Nas ruas quentes e poeirentas de Luanda, onde o tempo parece caminhar no compasso dos passos das zungueiras, Dona Maria é a memória viva de uma Angola que nunca para, mas que nem sempre avança.
Sentada na sua cadeira gasta, ela observa o movimento intenso: crianças brincando descalças, jovens frustrados por um futuro que parece distante, e as mulheres zungueiras, carregando não apenas mercadorias na cabeça, mas também o peso de sustentar uma família inteira.
— Este país é feito de gente de verdade, mas governado por promessas que voam como poeira — resmunga ela, olhando para o jornal que repousa em seu colo, com a manchete de sempre: “Novas promessas para o futuro de Angola”.

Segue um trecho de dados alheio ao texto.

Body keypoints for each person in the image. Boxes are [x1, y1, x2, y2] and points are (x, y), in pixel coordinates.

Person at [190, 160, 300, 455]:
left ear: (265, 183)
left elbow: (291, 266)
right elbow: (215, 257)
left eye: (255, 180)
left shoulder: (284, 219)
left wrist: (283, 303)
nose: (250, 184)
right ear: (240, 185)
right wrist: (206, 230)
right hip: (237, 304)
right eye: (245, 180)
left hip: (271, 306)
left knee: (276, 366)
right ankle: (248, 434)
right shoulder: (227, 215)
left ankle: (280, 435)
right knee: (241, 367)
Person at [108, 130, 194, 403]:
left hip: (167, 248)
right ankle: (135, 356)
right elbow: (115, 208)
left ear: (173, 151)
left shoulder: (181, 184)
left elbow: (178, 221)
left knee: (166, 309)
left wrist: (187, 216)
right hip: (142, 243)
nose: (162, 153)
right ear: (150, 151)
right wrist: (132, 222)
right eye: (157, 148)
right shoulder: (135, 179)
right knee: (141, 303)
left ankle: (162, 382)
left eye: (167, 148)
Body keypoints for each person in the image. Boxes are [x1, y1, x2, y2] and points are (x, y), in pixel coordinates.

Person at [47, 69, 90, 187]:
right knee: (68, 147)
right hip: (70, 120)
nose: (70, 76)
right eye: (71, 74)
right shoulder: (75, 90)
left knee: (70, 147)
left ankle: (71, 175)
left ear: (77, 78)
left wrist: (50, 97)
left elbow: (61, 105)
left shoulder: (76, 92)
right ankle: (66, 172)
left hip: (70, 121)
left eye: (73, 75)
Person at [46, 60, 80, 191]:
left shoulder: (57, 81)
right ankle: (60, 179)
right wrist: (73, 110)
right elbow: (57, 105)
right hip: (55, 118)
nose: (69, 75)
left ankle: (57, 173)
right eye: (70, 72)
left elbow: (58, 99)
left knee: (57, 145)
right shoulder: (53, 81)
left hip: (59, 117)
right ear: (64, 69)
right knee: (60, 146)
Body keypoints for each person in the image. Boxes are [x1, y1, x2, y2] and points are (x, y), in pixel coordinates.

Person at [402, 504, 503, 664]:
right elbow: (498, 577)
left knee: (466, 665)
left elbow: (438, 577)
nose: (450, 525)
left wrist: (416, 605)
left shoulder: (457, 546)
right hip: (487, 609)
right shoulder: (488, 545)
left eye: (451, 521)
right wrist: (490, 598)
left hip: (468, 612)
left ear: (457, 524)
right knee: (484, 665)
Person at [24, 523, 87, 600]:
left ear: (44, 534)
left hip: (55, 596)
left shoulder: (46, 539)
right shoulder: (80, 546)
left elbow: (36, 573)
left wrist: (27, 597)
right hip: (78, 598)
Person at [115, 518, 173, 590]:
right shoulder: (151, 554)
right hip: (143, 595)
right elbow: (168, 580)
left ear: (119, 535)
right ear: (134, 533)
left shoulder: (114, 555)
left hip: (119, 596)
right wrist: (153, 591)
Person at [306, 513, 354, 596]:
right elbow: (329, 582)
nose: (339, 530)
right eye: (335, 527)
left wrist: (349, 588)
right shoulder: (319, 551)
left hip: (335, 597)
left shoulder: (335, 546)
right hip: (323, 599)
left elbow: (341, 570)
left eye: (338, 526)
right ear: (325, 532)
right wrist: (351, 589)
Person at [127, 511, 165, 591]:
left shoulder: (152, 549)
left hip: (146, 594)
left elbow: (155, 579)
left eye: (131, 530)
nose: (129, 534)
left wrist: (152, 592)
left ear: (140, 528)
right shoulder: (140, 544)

Dona Maria, nascida e criada no coração de Luanda, carrega consigo as histórias de gerações que resistem à adversidade. Ela viu a cidade crescer desordenadamente, os prédios subirem enquanto as esperanças desciam, e acompanhou de perto a luta diária das mulheres zungueiras. Para ela, essas mulheres representam a verdadeira essência do país: determinação, sacrifício e resiliência.
— As zungueiras são as nossas gestoras. Não precisam de MBA para saber negociar, organizar e fazer logística no meio do caos — comenta. — Elas entendem melhor de economia do que muita gente em gabinete com ar-condicionado.
Mas o que Dona Maria não entende é como, em um país tão rico em recursos, os jovens vivem como se fossem os mais pobres do mundo. Graduados com diplomas nas mãos e sonhos nos olhos enfrentam um mercado de trabalho que exige “experiência” e “recomendações”, mas que nunca oferece oportunidade. — É um círculo vicioso — diz Dona Maria.
— Como se começa sem ninguém para te dar a primeira chance? Esses jovens têm sede de futuro, mas só encontram desertos. Dona Maria também é crítica feroz das divisões sociais que continuam a crescer.
Para ela, enquanto alguns poucos concentram riquezas e privilégios, a maioria luta pela sobrevivência diária. Ela acredita que a mudança verdadeira começa quando o governo olha para o povo não como números, mas como pessoas.
— Não adianta criar províncias novas ou mudar nomes de ruas se a essência do problema continua a mesma — afirma. — A fome não desaparece com decretos. A pobreza não se resolve com discursos.
No entanto, mesmo com suas críticas afiadas, Dona Maria mantém uma chama de esperança. Ela acredita na força das mulheres zungueiras, na criatividade dos jovens e na capacidade do povo angolano de se reinventar.
— Este país tem raízes profundas. Somos como a mulemba, que resiste à seca e ao tempo. O que precisamos é de líderes que nos reguem com trabalho sério e compromisso verdadeiro.
Para ela, o verdadeiro progresso de Angola não virá das promessas repetidas nos jornais, mas das ações que nascem do coração do povo. É preciso ouvir as zungueiras, dar espaço aos jovens, investir em educação, saúde e transporte.
É preciso olhar para o futuro com os pés no presente. Dona Maria, com sua sabedoria simples, encerra o dia dizendo: — O futuro não é uma loteria; é uma construção. E nós, o povo, somos os pedreiros dessa obra. Que não nos falte força nem coragem para continuar.